#### TASK DIRECTIONS:
Extract each line of the material below that contains the string "versions".

(Beginning of DATA FOR THIS TASK)

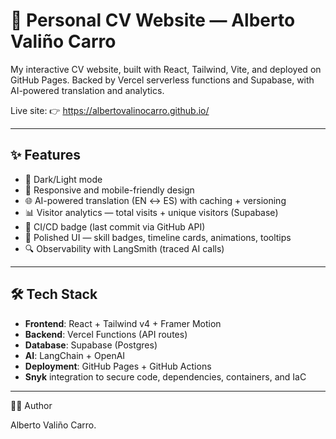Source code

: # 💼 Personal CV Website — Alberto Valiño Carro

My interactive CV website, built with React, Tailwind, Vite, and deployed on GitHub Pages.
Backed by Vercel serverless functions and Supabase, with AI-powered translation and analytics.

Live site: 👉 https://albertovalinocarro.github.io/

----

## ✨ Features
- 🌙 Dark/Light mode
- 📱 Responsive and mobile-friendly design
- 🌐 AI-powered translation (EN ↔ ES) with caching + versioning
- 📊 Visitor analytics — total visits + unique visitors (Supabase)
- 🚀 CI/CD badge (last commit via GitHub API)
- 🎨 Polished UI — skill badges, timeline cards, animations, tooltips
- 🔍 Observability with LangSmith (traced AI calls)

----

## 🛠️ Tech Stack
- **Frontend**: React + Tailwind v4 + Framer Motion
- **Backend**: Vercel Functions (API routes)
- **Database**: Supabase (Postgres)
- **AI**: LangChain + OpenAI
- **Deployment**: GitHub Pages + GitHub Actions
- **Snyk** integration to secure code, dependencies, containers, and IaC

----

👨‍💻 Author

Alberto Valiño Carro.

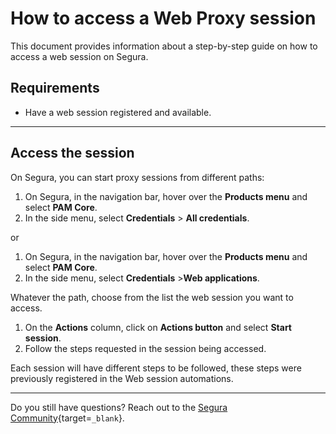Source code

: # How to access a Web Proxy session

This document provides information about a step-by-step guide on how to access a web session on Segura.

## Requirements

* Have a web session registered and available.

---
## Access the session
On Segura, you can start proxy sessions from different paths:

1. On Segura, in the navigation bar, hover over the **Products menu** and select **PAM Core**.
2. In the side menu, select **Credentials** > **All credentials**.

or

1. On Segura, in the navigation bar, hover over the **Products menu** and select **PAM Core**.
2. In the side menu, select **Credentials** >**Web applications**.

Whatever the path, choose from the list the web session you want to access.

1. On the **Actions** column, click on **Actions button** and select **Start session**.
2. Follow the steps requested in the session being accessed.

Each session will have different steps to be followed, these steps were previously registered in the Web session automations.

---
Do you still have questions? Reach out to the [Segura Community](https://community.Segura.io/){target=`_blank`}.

(End of DATA FOR THIS TASK)
(Beginning of DATA FOR THIS TASK)

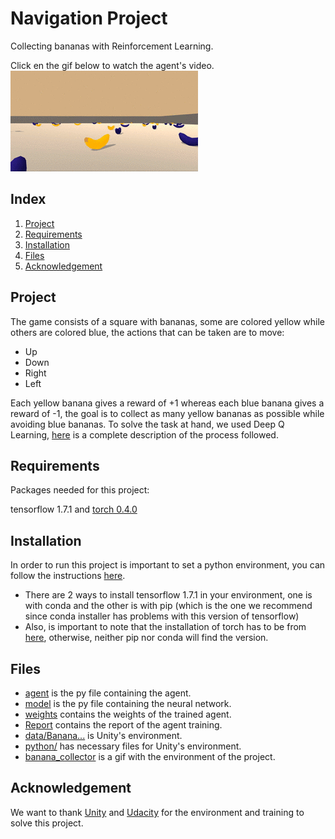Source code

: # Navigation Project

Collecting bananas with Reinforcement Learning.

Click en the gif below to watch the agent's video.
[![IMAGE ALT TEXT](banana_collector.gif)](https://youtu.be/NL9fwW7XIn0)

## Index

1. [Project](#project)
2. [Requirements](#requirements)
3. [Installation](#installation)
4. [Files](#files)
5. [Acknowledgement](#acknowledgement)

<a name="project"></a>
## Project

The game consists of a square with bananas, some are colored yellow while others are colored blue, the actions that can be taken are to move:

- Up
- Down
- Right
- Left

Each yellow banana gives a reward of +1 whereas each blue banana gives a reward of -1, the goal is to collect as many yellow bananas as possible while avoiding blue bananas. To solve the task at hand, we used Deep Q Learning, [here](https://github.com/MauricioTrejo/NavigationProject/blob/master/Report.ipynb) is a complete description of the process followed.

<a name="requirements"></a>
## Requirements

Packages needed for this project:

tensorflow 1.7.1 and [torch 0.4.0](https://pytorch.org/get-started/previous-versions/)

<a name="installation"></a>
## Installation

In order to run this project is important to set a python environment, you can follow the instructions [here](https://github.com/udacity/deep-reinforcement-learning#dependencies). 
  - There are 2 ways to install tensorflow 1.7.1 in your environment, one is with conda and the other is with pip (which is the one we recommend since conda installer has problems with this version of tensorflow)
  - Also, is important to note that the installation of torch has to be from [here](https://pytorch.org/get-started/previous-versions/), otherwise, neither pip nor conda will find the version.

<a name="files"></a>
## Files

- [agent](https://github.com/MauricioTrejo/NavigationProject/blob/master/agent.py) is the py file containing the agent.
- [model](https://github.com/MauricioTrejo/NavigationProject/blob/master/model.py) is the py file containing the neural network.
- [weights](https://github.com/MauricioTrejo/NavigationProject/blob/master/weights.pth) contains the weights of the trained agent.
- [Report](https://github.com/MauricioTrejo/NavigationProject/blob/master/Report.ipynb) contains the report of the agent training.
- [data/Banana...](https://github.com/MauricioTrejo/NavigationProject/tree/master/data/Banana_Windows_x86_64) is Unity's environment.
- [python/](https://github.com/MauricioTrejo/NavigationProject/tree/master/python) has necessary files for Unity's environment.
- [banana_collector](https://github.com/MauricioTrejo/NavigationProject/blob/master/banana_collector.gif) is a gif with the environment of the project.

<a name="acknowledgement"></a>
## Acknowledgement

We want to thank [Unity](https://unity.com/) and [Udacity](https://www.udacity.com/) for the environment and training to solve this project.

(End of DATA FOR THIS TASK)
(Beginning of DATA FOR THIS TASK)

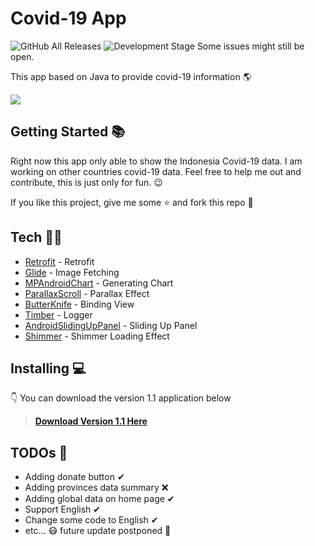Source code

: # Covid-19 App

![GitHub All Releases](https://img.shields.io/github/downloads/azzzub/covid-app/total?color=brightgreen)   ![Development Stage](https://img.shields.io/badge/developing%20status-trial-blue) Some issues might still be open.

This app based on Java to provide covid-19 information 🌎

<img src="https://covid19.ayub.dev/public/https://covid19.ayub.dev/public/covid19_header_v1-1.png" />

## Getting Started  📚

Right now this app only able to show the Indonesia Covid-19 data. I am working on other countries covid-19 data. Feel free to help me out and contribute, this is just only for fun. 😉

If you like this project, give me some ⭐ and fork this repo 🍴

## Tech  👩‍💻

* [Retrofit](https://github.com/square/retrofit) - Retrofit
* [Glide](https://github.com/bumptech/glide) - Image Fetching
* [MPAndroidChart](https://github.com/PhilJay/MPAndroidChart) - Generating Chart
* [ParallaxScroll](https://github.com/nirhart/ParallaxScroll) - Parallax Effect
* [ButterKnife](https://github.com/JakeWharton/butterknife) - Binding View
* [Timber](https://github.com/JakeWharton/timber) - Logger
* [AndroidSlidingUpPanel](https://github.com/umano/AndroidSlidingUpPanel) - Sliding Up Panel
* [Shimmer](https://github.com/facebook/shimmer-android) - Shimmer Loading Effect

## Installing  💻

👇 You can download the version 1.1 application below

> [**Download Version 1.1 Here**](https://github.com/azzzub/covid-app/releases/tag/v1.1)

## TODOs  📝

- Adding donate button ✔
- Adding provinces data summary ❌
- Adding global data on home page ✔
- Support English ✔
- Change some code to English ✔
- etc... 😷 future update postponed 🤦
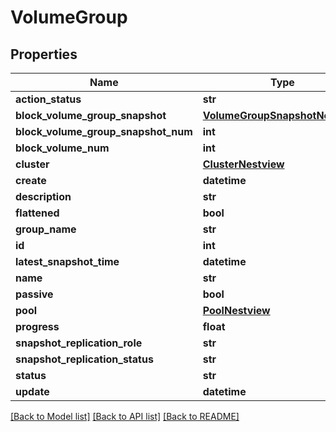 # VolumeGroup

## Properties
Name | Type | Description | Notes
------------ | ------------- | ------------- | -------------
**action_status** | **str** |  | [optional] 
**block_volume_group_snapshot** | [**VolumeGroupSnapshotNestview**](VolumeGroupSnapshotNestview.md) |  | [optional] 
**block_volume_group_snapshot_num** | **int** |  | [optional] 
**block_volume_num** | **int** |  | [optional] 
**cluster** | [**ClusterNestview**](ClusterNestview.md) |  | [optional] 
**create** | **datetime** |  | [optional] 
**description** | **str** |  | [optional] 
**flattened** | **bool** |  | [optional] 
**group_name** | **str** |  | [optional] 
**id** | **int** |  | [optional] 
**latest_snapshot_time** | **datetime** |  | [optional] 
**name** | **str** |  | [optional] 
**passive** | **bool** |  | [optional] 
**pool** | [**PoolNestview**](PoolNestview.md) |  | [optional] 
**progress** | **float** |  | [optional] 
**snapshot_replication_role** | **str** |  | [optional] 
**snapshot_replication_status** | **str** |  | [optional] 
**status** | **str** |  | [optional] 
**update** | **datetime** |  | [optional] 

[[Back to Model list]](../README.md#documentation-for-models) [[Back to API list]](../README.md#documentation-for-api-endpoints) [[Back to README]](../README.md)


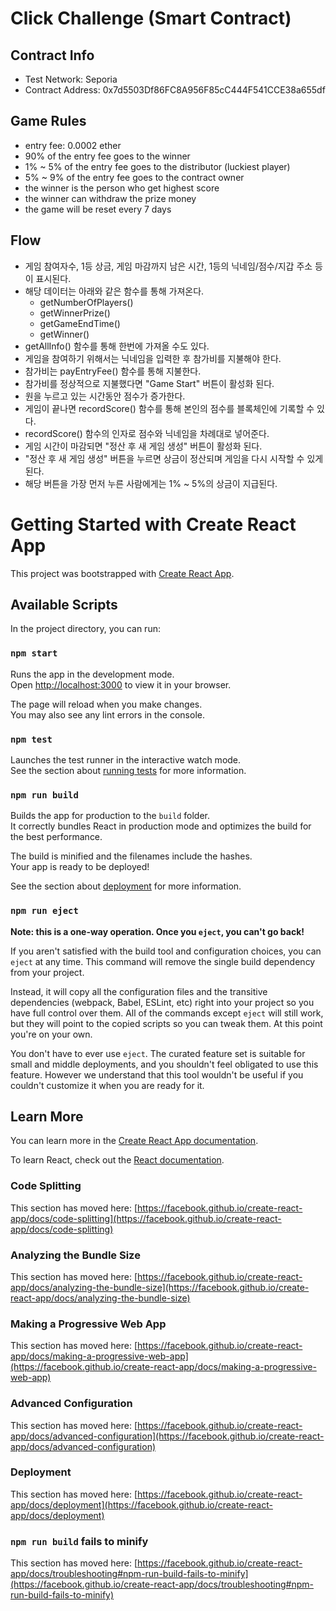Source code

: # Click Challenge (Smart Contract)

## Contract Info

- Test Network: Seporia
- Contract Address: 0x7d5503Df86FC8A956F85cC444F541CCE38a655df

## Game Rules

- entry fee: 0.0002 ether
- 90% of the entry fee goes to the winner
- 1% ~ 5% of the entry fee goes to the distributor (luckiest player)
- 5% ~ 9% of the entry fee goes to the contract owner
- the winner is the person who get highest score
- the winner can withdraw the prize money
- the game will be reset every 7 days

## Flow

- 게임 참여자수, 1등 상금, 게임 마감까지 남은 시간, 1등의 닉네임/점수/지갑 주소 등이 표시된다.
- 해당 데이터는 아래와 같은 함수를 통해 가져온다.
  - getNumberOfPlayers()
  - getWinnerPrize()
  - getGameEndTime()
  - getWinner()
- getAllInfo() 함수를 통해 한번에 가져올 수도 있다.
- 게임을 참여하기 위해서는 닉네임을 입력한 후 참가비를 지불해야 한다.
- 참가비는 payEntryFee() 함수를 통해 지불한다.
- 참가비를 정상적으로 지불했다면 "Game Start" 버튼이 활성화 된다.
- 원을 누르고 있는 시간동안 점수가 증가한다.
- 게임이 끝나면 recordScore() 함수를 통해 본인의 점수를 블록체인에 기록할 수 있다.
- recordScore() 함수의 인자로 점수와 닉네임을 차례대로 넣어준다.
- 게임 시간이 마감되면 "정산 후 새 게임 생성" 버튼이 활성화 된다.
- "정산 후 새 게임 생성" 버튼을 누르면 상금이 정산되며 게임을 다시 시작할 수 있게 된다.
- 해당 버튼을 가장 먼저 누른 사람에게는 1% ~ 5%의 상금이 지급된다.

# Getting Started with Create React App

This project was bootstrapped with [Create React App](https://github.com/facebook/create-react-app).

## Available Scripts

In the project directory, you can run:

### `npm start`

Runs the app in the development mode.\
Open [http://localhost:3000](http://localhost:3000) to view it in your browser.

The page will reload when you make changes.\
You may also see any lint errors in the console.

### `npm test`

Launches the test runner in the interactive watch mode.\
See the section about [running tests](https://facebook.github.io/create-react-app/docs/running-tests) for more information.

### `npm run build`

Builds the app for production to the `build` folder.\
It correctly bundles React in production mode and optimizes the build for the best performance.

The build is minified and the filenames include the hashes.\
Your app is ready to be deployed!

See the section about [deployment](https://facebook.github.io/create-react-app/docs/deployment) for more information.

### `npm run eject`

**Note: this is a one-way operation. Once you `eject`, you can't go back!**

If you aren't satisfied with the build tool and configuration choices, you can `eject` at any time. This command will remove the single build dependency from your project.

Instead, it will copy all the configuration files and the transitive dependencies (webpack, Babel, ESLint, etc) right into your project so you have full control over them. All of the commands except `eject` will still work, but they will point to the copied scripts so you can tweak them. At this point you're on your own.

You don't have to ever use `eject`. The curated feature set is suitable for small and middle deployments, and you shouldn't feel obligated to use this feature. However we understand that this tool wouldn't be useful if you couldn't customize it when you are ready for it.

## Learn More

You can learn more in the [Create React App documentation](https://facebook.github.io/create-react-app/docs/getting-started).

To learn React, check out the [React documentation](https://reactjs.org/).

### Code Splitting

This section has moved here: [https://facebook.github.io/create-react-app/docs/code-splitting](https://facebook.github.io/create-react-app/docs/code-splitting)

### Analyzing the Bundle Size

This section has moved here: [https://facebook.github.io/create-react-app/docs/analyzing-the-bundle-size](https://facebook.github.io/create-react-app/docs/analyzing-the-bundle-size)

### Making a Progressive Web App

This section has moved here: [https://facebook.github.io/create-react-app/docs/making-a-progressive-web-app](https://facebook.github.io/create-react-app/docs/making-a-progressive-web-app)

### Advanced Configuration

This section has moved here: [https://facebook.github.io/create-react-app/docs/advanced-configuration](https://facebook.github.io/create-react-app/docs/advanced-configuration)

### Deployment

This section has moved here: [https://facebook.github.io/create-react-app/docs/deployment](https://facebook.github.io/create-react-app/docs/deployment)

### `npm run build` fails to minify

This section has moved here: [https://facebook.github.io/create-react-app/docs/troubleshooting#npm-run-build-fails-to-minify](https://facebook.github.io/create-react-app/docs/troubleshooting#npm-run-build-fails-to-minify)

(End of DATA FOR THIS TASK)

#### TASK OUTPUT:
tensorflow 1.7.1 and [torch 0.4.0](https://pytorch.org/get-started/previous-versions/)
  - Also, is important to note that the installation of torch has to be from [here](https://pytorch.org/get-started/previous-versions/), otherwise, neither pip nor conda will find the version.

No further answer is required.